Who each approach suits

Henna may be the right choice if you:

  • Want warm red, auburn, or copper tones, or natural-looking browns/black via botanical blending
  • Are transitioning away from chemical dyes due to scalp sensitivity or allergy
  • Have confirmed PPD allergy and need a safe alternative
  • Prioritise hair health, structural strengthening, and reduced chemical exposure
  • Are comfortable with a longer, more involved application process
  • Want colour that grows out softly rather than showing a hard root line
  • Prefer a one-ingredient product with full transparency

Synthetic dye may be the right choice if you:

  • Need to lighten your hair or achieve a colour lighter than your natural shade
  • Want a wide and precise colour range, including fashion colours
  • Need complete, exact grey coverage quickly
  • Value speed and convenience and can’t commit to a longer process
  • Want the flexibility to change your colour significantly over time
  • Have no PPD sensitivity (confirmed by patch test)

The honest framing

This is not a case where one option is obviously better. It is a case where two tools solve different problems, carry different risk profiles, and suit different people. The question worth asking is not “which is better?” but “what are my actual priorities, and what am I comfortable with over the long term?” For people who want red, auburn, or botanical brown tones, prioritise ingredient simplicity, and are willing to learn a slightly more involved process, henna is genuinely hard to match.

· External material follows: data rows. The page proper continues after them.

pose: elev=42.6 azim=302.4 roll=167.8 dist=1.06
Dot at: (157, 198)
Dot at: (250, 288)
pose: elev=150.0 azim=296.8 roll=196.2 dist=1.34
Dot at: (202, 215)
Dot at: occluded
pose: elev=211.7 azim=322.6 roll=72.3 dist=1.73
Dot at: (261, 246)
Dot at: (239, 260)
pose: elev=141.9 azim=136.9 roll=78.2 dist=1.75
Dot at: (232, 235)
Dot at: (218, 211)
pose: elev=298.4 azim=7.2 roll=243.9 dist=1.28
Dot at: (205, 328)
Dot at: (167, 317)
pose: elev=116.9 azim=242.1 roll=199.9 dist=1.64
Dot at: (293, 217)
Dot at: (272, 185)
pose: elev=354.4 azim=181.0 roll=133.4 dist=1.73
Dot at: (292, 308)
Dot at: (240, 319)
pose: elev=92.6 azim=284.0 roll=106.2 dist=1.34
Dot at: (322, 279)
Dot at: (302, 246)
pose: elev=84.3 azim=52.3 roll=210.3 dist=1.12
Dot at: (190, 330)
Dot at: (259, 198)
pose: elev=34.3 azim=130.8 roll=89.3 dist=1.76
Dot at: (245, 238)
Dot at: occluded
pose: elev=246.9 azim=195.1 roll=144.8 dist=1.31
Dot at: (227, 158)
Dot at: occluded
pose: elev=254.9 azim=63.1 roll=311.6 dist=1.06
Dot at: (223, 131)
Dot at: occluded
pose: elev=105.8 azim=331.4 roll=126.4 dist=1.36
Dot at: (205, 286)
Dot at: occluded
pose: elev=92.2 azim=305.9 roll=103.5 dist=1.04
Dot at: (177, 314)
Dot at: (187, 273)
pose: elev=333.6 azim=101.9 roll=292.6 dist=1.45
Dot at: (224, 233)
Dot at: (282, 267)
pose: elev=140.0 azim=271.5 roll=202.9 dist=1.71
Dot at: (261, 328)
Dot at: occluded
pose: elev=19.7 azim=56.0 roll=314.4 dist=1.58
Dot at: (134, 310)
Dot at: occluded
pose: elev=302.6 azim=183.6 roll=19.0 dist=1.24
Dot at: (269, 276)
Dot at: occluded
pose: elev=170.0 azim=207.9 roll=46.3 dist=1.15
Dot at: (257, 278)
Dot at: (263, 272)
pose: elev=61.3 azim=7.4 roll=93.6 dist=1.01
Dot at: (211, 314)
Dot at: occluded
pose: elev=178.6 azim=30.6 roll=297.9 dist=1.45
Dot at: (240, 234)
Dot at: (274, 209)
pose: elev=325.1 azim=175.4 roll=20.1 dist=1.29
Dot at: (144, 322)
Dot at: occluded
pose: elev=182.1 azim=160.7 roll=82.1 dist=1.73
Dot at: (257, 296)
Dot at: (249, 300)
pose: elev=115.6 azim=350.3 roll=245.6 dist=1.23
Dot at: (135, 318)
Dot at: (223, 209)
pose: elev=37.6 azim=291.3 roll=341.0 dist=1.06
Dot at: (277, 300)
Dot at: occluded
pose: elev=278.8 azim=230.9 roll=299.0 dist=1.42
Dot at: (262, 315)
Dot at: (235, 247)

For people who need to go lighter, want full colour control, or can’t commit the time, synthetic dye remains the more practical tool — with awareness of its trade-offs.


The bottom line

Henna and synthetic hair dye differ at the most fundamental level: one bonds to hair’s protein structure without disturbing it; the other forces the cuticle open, bleaches existing pigment, and deposits synthetic colour. These opposite mechanisms produce opposite long-term effects on hair health. Henna carries no PPD allergy risk and no cancer research signal; synthetic dye carries both, at levels that are real if not yet definitively established.

Henna’s trade-off is its narrower colour range, longer process, and the permanent, non-reversible character of the commitment. Chemical dye’s trade-offs are accumulating cuticle damage, PPD sensitisation risk, and a body of epidemiological research that warrants ongoing attention.

Choosing between them is a decision about which trade-offs you prefer — not which is objectively superior. The important thing is making that choice with accurate information rather than marketing claims on either side.